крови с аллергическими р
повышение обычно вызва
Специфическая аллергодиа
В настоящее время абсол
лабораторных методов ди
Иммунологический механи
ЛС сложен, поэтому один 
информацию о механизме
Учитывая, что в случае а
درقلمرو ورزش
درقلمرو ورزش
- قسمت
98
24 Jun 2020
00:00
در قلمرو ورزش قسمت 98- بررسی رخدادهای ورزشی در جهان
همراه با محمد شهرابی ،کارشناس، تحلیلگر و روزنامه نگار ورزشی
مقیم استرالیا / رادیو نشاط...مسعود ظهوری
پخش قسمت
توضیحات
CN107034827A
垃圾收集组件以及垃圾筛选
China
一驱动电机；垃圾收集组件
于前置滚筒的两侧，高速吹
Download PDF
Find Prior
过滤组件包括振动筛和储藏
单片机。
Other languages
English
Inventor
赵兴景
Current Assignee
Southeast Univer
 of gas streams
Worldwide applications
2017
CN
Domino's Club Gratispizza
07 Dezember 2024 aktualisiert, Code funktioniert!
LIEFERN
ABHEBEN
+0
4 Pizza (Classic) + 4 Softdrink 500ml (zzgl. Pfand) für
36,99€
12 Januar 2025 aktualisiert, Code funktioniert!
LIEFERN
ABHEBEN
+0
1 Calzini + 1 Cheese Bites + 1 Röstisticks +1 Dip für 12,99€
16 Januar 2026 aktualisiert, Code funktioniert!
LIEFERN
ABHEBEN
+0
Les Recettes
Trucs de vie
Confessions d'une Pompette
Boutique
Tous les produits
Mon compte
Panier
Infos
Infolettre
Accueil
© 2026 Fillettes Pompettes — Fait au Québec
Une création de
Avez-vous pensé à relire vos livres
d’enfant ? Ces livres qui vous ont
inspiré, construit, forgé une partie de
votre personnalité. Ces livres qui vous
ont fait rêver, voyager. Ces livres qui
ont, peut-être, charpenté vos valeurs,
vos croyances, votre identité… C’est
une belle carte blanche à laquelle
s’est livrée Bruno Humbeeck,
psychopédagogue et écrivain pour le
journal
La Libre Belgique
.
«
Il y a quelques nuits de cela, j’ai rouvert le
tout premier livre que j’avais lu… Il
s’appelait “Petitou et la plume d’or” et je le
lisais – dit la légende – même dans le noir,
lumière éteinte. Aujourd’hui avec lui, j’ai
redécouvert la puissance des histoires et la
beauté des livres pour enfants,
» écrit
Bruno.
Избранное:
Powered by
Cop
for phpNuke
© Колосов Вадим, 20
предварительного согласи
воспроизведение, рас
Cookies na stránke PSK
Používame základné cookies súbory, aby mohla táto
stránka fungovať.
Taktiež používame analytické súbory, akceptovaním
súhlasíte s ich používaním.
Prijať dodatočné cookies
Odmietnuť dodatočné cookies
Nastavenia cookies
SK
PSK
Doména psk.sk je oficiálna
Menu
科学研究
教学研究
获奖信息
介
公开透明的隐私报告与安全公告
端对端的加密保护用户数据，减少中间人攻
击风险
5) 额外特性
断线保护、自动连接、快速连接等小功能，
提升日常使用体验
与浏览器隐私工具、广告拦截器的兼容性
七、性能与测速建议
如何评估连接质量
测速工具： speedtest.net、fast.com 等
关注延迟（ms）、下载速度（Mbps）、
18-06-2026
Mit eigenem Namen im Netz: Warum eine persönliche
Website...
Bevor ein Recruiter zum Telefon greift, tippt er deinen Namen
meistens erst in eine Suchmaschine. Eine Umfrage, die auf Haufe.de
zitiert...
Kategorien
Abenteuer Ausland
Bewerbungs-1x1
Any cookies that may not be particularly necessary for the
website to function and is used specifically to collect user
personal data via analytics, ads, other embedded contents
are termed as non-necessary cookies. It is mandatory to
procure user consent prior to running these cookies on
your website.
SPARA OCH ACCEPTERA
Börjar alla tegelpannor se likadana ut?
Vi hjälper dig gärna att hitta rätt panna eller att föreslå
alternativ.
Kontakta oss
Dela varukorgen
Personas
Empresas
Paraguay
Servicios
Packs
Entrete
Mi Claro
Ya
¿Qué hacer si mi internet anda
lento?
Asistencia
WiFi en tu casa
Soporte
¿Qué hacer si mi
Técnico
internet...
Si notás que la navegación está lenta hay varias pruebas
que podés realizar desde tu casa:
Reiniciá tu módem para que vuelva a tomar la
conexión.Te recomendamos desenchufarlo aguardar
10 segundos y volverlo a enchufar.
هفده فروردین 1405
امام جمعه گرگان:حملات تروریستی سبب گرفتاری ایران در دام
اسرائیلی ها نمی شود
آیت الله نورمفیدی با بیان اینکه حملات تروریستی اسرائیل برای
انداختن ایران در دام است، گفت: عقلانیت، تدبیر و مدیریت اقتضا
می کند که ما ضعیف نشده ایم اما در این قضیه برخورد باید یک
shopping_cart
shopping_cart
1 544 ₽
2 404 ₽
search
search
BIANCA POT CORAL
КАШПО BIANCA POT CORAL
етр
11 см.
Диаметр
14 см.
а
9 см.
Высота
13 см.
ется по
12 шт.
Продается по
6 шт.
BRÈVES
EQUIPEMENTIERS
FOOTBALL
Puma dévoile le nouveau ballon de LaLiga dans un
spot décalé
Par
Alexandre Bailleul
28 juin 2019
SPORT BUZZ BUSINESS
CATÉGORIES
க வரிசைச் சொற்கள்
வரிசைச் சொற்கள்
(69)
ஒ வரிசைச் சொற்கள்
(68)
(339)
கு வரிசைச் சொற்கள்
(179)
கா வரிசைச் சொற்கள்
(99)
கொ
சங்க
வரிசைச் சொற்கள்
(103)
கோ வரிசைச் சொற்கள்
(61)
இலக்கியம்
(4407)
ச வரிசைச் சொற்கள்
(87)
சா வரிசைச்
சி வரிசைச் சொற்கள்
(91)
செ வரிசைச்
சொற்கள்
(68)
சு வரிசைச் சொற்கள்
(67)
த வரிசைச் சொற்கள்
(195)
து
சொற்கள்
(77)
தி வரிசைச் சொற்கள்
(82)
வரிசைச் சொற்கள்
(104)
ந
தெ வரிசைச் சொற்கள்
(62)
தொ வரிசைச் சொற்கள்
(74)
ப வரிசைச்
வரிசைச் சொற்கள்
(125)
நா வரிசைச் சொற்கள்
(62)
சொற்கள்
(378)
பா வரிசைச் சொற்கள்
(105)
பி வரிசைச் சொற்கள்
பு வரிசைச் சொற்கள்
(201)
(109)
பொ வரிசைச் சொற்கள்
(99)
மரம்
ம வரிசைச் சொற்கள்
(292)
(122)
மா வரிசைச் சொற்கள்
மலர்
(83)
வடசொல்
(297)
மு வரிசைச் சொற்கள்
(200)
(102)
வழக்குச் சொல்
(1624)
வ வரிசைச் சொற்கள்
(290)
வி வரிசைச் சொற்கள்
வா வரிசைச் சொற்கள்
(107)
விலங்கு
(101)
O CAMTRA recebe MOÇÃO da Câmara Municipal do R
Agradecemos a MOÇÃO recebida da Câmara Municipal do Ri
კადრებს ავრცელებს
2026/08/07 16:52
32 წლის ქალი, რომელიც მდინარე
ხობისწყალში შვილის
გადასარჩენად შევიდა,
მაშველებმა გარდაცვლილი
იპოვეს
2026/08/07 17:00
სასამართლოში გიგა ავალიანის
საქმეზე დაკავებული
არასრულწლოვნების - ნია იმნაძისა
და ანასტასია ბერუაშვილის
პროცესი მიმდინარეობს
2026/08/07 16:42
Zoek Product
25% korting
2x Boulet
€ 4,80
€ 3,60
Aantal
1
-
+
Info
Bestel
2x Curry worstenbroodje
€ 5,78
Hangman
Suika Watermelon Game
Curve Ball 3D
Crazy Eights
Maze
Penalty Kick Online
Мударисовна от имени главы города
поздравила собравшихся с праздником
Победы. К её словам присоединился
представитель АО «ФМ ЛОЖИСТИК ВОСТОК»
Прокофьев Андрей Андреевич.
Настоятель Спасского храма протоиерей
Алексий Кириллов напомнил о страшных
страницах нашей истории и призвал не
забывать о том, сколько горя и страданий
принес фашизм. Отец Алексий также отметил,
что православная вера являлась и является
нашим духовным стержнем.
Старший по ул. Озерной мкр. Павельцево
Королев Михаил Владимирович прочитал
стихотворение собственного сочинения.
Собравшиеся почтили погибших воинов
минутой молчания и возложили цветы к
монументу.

• **Task description**: Examine the listing line by line and give the number of lines where "BIANCA" occurs, with nothing added.

• **Exercise result**: 2